▶ _Task description_: In the listing below, look for "camera" and copy every line that has it.

== Extracted information ==

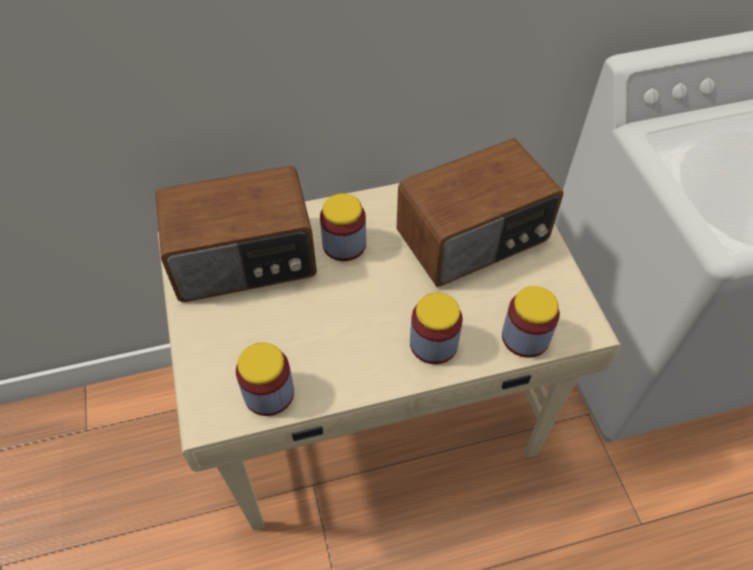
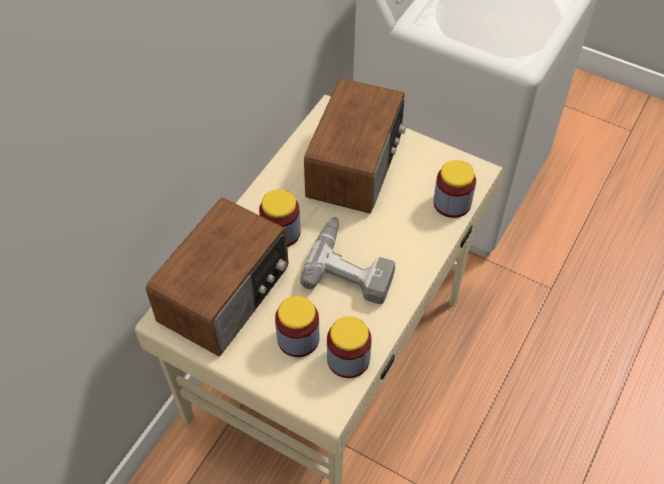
camera: 45 degrees left, 0 degrees up
(367, 318) = (352, 266): none -> power drill
(433, 343) = (407, 248): jar -> jar (298, 339)

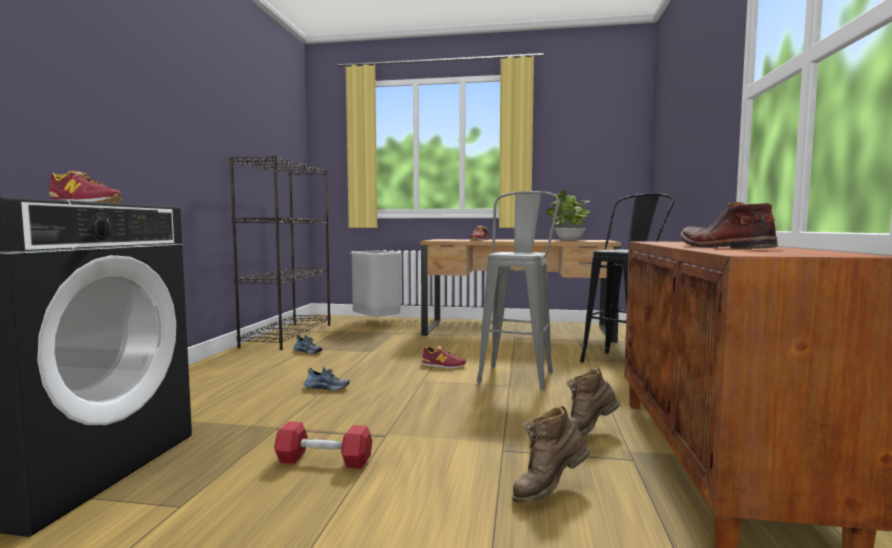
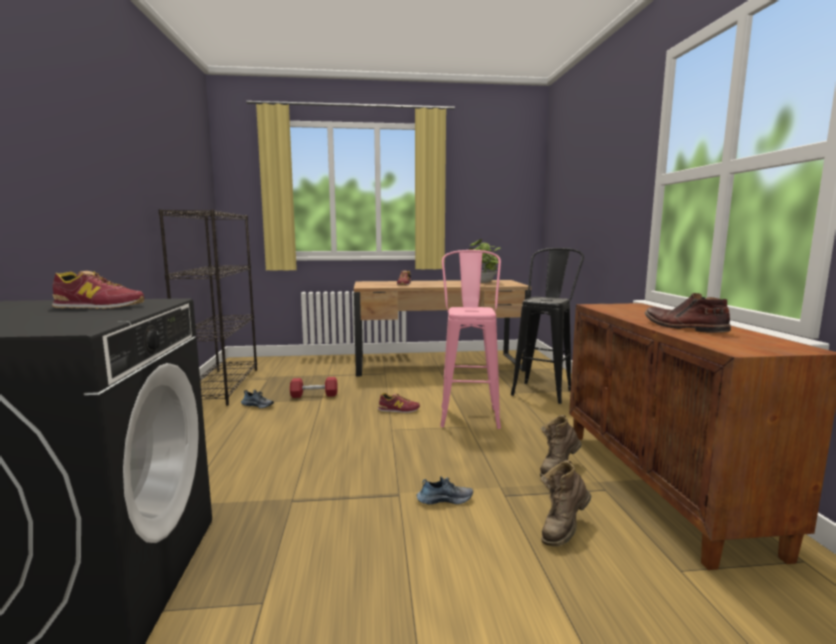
camera: 15 degrees left, 5 degrees up
(324, 460) = (362, 529): red dumbbell -> red dumbbell (314, 395)
(327, 387) = (308, 447): shoe -> shoe (444, 499)
(377, 323) = (302, 364): grey trash can -> none
(518, 374) = (469, 413): grey stool -> pink stool

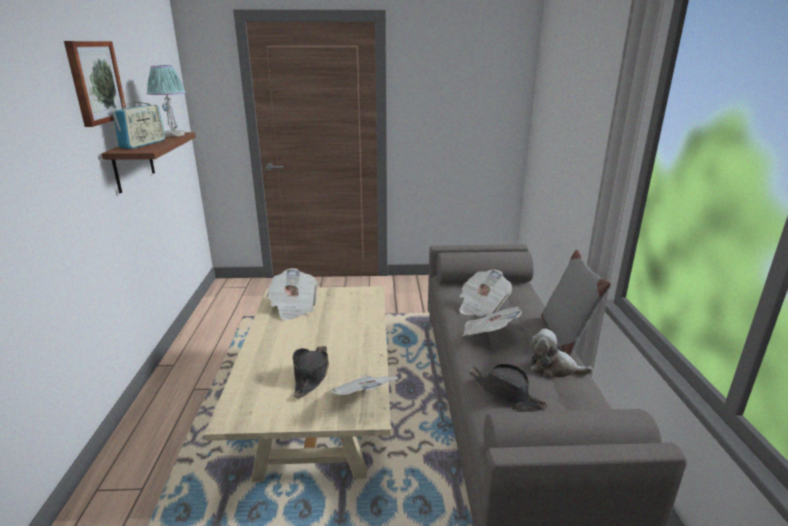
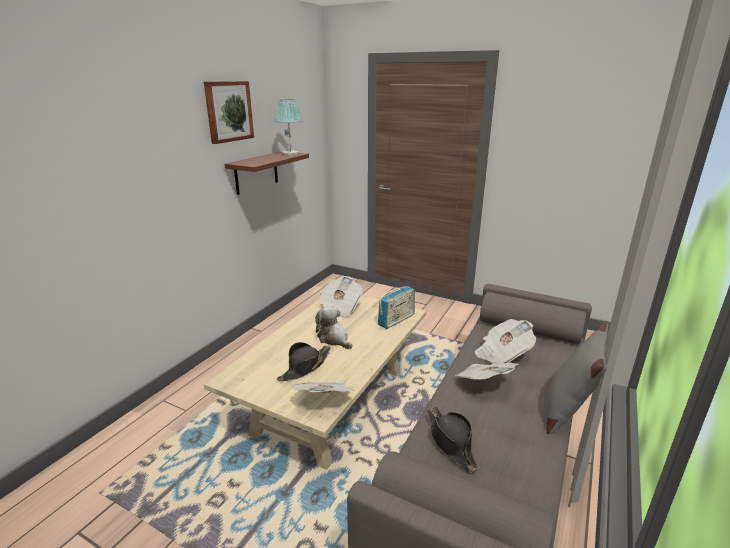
camera: 30 degrees right, 0 degrees up
(143, 144) = (259, 159): radio -> radio (396, 320)
(553, 368) = (523, 438): plush toy -> plush toy (334, 339)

===

▶ _Solution to this exercise_:
camera: 45 degrees left, 0 degrees up
camera: 15 degrees left, 5 degrees up
camera: 30 degrees right, 0 degrees up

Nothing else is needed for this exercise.